Cinq principaux défis
Après plusieurs principes et freins, le rapport identifie cinq défis majeurs du changement transformateur : les relations de domination sur la nature et les personnes (en particulier celles apparues et propagées à l’époque coloniale et qui persistent dans le temps) ; les inégalités économiques et politiques ; les politiques inadéquates et les institutions inadaptées ; les modes de consommation et de production non durables (dont les habitudes et pratiques individuelles) ; l’accès limité aux technologies propres et aux systèmes de connaissance et d’innovation non coordonnés.
Cinq stratégies et des actions associées
Le rapport présente cinq stratégies clés et des actions associées aux effets complémentaires et synergiques : Conserver, restaurer et régénérer les lieux qui ont une valeur pour les individus et la nature et qui illustrent la diversité bio-culturelle ; Impulser des changements systématiques et intégrer la biodiversité dans les secteurs les plus responsables du déclin de la nature ; Transformer les systèmes économiques pour la nature et l’équité ; Transformer les systèmes de gouvernance pour qu’ils soient inclusifs, responsables et adaptatifs ; Changer les points de vue et les valeurs pour reconnaître l’interconnexion entre les individus et la nature.
Quel message clé ?
Un des messages clés du rapport est que si chaque personne et chaque organisation a un rôle à jouer pour créer des changements transformateurs à plusieurs niveaux, les coalitions d’acteurs et de groupes d’acteurs sont plus efficaces dans la poursuite d’un changement transformateur que les changements poursuivis individuellement. Ces coalitions comprennent les gouvernements à tous les niveaux, le secteur privé, les institutions financières, la communauté scientifique, les citoyens, les peuples autochtones et communautés locales, les organisations de la société civile, les organisations non gouvernementales, les syndicats, les bailleurs de fonds, les organisations confessionnelles, etc.
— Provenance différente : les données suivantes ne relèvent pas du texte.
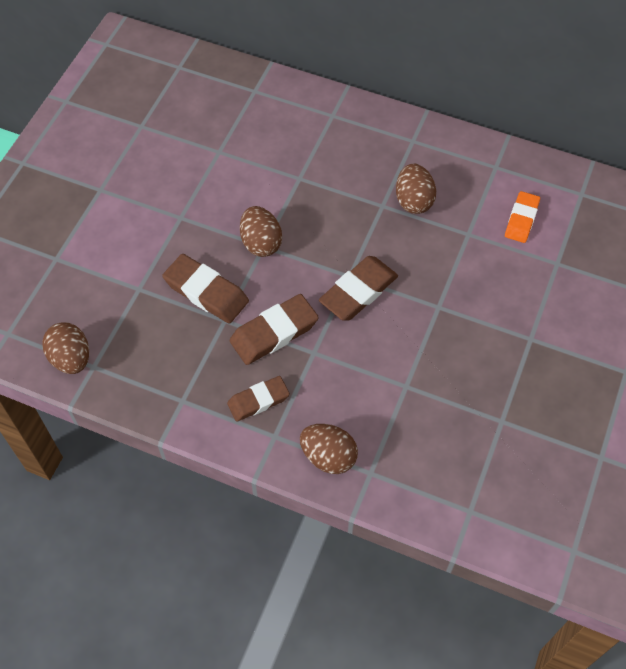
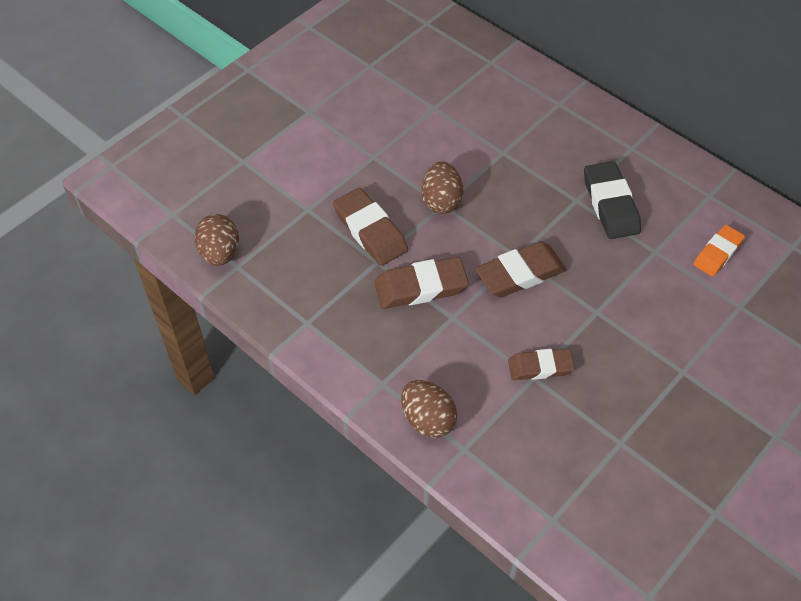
camera: 20 degrees right, 5 degrees down
(258, 400) = (380, 345): brown eraser -> brown eraser (540, 367)
(413, 201) = (610, 204): brown egg -> black eraser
Les gouvernements peuvent être « de puissants catalyseurs du changement transformateur quand ils favorisent la cohérence des politiques, adoptent et appliquent des réglementations plus strictes en faveur de la nature et des contributions de la nature à la population dans les politiques et les plans des différents secteurs, déploient des outils économiques et fiscaux novateurs, éliminent progressivement ou réforment les subventions nuisibles à l’environnement et promeuvent la coopération internationale. » La société civile peut jouer « un rôle important et efficace dans l’instauration d’un changement transformateur en mobilisant les citoyens, en créant des initiatives qui propagent le changement et en demandant aux gouvernements et au secteur privé de rendre compte de leurs pratiques néfastes. »
Notons que le prochain rapport IPBES (2025) portera sur le lien entre entreprises et biodiversité.
* Cf. rapports nationaux réalisés par des entreprises ou des ONG, savoirs locaux et autochtones, etc.